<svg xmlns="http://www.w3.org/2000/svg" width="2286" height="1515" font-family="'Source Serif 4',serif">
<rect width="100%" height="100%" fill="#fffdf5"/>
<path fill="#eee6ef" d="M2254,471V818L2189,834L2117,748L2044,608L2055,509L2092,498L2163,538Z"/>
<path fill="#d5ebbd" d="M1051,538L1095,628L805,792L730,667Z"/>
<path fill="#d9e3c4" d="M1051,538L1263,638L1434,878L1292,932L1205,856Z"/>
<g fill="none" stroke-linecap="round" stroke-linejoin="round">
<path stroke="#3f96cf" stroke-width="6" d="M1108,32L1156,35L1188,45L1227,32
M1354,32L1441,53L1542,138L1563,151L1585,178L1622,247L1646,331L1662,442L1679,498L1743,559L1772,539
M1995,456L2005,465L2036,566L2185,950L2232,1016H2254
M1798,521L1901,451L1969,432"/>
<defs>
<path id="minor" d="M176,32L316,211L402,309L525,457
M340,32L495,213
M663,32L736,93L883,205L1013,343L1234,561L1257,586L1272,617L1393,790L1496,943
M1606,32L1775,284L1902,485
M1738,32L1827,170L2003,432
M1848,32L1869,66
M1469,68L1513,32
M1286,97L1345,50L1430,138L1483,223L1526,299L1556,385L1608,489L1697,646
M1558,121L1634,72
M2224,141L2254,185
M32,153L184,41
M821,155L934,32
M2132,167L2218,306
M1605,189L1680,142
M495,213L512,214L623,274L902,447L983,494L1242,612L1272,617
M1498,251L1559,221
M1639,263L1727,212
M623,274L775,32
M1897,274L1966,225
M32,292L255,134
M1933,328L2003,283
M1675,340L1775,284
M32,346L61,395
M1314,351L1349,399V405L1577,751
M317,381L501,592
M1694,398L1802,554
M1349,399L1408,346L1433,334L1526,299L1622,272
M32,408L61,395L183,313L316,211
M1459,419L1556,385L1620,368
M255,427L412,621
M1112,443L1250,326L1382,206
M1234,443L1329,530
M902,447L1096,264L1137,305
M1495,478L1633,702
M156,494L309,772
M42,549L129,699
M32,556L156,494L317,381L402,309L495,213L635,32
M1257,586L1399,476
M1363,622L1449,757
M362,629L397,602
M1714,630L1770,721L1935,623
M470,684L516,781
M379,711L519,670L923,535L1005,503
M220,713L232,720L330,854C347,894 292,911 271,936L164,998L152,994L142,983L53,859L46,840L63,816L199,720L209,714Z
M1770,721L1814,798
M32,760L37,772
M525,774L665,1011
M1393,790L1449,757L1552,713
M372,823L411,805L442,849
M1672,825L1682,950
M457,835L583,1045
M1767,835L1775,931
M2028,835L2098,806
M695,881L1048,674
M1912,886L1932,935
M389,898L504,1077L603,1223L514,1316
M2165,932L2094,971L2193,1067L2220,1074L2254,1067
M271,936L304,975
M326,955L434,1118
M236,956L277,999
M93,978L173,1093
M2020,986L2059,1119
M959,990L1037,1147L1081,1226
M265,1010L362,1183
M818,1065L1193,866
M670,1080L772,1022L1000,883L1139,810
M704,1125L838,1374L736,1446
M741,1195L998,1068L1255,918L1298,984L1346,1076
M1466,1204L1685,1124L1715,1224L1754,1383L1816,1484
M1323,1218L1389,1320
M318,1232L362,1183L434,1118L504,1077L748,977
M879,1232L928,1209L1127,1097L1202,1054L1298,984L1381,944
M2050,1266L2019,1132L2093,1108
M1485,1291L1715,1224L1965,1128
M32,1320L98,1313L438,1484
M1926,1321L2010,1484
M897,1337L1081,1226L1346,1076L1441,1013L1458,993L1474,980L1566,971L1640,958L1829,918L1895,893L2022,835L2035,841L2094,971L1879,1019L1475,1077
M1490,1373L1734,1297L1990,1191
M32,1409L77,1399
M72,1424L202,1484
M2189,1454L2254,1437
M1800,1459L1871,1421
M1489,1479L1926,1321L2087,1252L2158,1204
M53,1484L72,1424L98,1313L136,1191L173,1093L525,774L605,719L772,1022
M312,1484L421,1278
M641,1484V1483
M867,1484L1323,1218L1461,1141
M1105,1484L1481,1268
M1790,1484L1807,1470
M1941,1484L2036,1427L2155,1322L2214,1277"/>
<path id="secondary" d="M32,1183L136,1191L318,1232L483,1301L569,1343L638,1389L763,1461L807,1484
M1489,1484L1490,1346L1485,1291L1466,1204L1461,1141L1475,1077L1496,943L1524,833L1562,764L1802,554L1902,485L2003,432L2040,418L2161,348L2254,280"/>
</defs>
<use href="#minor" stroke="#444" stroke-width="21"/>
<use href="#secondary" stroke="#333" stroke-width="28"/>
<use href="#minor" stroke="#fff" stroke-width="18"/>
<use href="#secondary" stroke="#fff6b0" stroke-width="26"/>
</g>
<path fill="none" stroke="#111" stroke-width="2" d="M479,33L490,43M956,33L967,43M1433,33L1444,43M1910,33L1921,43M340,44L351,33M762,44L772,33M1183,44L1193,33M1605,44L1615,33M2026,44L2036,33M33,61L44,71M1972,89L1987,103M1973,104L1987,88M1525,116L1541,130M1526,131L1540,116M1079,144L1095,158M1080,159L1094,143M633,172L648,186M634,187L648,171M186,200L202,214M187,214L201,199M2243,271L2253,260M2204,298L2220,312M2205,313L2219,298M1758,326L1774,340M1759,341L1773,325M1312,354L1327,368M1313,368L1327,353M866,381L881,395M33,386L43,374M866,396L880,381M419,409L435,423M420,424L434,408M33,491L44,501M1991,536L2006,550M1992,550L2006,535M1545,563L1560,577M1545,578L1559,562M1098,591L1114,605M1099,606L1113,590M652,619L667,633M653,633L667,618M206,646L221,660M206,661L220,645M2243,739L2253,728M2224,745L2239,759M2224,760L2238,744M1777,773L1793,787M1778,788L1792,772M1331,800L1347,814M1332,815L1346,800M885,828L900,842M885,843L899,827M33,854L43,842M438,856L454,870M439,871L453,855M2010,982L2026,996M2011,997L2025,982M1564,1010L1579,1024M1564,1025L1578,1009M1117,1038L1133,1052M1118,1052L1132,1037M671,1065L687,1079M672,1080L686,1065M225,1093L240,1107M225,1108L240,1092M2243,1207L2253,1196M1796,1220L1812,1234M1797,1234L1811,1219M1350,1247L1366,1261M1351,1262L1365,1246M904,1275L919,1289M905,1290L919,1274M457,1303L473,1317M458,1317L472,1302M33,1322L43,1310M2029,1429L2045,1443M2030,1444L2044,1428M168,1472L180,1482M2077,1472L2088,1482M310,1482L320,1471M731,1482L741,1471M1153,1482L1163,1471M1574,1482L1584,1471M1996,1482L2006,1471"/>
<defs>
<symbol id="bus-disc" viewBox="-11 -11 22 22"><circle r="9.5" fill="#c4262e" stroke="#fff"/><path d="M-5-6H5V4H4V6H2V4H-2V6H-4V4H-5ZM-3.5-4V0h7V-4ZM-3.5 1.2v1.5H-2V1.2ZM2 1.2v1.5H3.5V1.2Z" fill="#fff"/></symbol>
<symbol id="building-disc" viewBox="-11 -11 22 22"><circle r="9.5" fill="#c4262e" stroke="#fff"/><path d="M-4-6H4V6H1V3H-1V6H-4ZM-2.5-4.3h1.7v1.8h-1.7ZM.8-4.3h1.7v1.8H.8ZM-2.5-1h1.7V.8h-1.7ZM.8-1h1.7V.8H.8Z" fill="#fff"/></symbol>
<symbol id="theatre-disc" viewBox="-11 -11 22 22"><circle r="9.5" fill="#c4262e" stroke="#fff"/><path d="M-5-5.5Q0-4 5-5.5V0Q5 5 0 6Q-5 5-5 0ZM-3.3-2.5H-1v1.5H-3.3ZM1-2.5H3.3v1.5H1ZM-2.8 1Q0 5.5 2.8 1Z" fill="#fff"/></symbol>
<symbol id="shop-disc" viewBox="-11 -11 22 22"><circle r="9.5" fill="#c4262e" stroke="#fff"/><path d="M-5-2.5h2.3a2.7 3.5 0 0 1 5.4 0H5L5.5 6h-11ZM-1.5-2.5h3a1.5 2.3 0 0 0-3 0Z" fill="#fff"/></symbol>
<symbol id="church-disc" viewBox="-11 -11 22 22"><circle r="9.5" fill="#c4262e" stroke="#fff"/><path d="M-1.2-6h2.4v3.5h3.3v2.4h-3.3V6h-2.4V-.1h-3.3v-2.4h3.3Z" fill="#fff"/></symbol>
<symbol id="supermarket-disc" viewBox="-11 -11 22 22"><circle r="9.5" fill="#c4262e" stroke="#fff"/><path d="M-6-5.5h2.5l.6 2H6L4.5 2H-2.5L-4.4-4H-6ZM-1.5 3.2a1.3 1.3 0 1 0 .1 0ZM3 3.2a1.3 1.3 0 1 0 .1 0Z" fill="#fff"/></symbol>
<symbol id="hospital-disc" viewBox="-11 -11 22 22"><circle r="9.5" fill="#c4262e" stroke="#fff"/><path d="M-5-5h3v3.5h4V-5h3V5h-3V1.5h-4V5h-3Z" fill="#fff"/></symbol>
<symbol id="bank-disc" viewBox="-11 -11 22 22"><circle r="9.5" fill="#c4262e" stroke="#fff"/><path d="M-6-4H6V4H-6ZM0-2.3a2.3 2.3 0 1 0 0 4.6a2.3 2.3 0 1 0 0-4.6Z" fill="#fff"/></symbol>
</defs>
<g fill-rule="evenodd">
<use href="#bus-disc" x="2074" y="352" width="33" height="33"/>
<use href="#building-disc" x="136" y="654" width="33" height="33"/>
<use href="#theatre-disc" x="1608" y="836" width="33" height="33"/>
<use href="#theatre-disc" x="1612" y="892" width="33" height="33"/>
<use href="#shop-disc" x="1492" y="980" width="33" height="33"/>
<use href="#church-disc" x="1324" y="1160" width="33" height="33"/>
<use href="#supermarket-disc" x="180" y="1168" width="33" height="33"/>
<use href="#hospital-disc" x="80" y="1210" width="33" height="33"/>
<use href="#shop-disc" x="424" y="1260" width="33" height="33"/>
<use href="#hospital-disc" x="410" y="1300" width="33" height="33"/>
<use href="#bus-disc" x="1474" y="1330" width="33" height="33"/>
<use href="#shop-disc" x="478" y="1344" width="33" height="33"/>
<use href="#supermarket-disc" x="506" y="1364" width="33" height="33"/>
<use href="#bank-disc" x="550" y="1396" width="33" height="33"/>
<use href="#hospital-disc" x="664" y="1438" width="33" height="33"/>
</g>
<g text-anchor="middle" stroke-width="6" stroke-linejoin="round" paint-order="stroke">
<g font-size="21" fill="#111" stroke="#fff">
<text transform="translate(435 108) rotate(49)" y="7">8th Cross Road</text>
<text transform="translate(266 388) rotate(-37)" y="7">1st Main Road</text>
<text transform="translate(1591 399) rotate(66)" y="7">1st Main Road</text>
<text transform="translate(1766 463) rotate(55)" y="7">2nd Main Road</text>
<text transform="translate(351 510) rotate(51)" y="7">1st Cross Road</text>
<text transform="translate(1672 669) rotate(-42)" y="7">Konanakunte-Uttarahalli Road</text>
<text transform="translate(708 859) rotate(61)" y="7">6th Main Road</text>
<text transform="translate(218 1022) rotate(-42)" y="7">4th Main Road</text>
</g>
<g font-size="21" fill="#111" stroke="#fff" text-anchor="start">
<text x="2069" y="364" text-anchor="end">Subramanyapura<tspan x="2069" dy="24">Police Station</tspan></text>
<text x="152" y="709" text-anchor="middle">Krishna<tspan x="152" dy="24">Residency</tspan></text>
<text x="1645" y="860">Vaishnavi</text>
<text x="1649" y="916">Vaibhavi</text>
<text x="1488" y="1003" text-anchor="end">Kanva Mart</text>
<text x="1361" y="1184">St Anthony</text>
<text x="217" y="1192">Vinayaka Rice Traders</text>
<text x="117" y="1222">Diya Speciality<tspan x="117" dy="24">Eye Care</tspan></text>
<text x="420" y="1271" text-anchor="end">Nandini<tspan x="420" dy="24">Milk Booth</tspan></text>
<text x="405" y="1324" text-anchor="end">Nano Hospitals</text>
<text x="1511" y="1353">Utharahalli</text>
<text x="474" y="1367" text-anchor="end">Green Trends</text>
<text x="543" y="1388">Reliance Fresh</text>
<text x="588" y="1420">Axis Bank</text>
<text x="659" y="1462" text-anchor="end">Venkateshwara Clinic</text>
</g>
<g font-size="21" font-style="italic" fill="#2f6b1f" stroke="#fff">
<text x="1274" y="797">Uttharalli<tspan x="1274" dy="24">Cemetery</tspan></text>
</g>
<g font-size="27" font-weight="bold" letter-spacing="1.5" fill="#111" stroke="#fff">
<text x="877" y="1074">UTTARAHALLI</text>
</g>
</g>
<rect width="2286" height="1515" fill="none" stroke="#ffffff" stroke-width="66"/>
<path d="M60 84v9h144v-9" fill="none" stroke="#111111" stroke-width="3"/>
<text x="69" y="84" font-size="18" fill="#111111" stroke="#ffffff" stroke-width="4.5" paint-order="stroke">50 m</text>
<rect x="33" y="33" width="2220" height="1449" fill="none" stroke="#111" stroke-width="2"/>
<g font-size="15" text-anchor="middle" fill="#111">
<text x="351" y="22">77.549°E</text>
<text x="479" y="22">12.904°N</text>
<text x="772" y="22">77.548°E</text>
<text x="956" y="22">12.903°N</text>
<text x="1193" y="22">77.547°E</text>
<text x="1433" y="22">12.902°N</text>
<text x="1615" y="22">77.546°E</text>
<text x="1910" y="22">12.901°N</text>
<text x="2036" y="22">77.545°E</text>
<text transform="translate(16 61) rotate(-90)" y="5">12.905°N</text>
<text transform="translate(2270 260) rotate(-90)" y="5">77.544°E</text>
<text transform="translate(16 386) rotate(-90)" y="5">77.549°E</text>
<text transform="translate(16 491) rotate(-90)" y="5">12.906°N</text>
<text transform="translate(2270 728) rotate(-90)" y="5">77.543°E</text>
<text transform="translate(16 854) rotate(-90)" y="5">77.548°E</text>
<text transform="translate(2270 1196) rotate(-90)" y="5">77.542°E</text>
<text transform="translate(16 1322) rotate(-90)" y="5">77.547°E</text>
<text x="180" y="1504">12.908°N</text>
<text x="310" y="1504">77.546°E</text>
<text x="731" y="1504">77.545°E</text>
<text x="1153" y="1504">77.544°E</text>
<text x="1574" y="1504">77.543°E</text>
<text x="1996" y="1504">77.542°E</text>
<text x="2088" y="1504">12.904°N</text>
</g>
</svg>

____

(PROBLEM DETAILS) Working through the records, copy each line in which the word "round" appears.

(EXPECTED ANSWER)
<g fill="none" stroke-linecap="round" stroke-linejoin="round">
<g text-anchor="middle" stroke-width="6" stroke-linejoin="round" paint-order="stroke">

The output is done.